Refining Tumor Mutational Burden as a Predictive Biomarker for Pembrolizumab: A Real‐World Analysis in Japanese Patients

ABSTRACT Tumor mutational burden (TMB) is a key biomarker for predicting the response to immune checkpoint inhibitors (ICIs). However, its predictive accuracy in real‐world clinical practice, particularly in Asian populations, remains inadequately evaluated. We addressed this issue by analyzing real‐world data from 63,952 patients registered in the Center for Cancer Genomics and Advanced Therapeutics (C‐CAT) database, which integrates genomic and clinical information from Japanese patients with various advanced solid tumors. We assessed the therapeutic efficacy of pembrolizumab in 1899 patients who underwent one of three comprehensive genomic profiling tests: FoundationOne CDx, the OncoGuide NCC Oncopanel System, or the GenMine TOP Cancer Genome Profiling System. Based on the reported TMB values, patients were classified as TMB‐high (≥ 10 mutations per megabase) or TMB‐low (< 10 mutations per megabase). The objective response rate (ORR) among 946 TMB‐high patients exceeded 30% and was significantly higher than that observed in 953 TMB‐low patients (16.8%, p < 0.001).
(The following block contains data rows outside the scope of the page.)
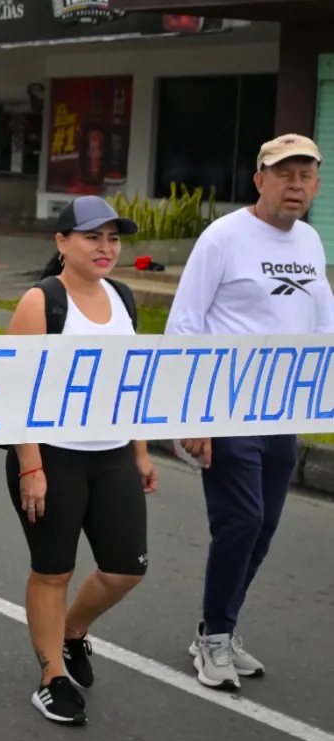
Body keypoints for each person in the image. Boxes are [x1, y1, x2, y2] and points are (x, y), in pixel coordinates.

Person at [169, 134, 333, 691]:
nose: (295, 185)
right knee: (239, 521)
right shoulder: (224, 238)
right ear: (259, 180)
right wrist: (192, 416)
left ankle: (220, 628)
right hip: (226, 407)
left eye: (305, 175)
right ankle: (214, 638)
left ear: (315, 185)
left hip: (281, 411)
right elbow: (185, 324)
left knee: (263, 524)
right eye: (283, 174)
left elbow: (323, 326)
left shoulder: (310, 242)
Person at [5, 196, 157, 725]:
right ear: (63, 242)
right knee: (53, 570)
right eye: (93, 236)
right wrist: (31, 465)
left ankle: (72, 632)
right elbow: (14, 390)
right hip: (52, 457)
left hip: (112, 453)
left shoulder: (124, 297)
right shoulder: (42, 301)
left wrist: (139, 450)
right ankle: (51, 677)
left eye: (113, 238)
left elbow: (129, 380)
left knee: (125, 569)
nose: (106, 247)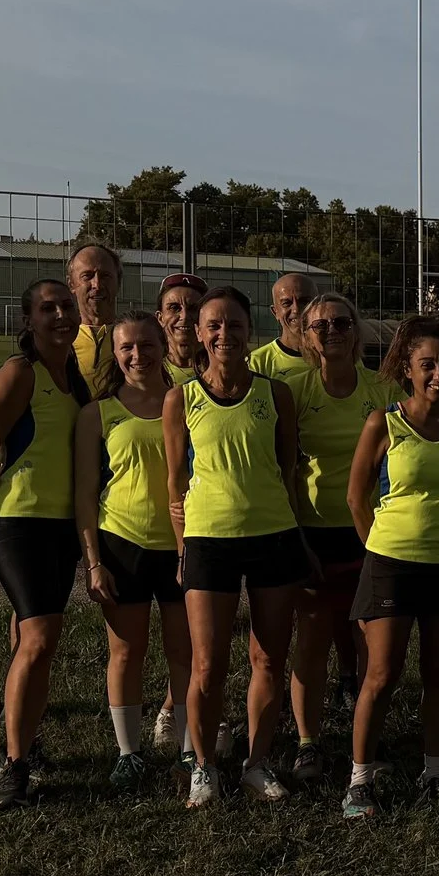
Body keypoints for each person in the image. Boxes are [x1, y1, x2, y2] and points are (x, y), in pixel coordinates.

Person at [165, 286, 315, 808]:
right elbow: (174, 482)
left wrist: (297, 535)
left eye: (234, 324)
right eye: (214, 325)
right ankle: (204, 766)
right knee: (207, 666)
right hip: (209, 542)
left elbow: (287, 470)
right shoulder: (181, 398)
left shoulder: (276, 395)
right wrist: (183, 550)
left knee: (268, 659)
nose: (224, 333)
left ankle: (256, 763)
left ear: (250, 331)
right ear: (199, 334)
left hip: (273, 537)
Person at [344, 317, 439, 817]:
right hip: (391, 566)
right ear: (408, 368)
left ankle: (435, 773)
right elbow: (356, 498)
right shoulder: (383, 423)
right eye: (428, 365)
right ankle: (359, 783)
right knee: (381, 675)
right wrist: (380, 550)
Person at [0, 279, 89, 810]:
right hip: (17, 521)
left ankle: (28, 741)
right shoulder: (20, 373)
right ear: (28, 320)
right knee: (38, 637)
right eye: (48, 308)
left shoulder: (74, 376)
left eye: (67, 306)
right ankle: (14, 767)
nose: (61, 315)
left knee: (39, 639)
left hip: (62, 526)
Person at [74, 310, 194, 791]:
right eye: (127, 347)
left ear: (163, 346)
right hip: (122, 543)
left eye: (147, 344)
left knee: (184, 650)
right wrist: (93, 562)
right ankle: (129, 753)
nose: (137, 354)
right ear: (115, 353)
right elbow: (85, 494)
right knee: (126, 652)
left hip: (182, 545)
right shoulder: (97, 413)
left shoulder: (189, 401)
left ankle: (189, 748)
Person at [285, 293, 401, 784]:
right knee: (311, 640)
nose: (331, 331)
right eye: (319, 325)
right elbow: (285, 469)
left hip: (372, 533)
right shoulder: (294, 391)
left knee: (372, 645)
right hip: (314, 531)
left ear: (356, 330)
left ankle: (368, 743)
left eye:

Notably, patients with borderline TMB values (10 to less than 13 mutations per megabase) exhibited relatively modest responses (20.8%). The ORR improved when hotspot mutations were excluded from the TMB calculation, suggesting that this adjustment enhances the predictive accuracy of TMB. These findings support the clinical utility of TMB as a biomarker for predicting ICI response in routine oncology practice. In particular, excluding hotspot mutations from TMB calculations may improve response prediction in patients whose TMB values are near the threshold.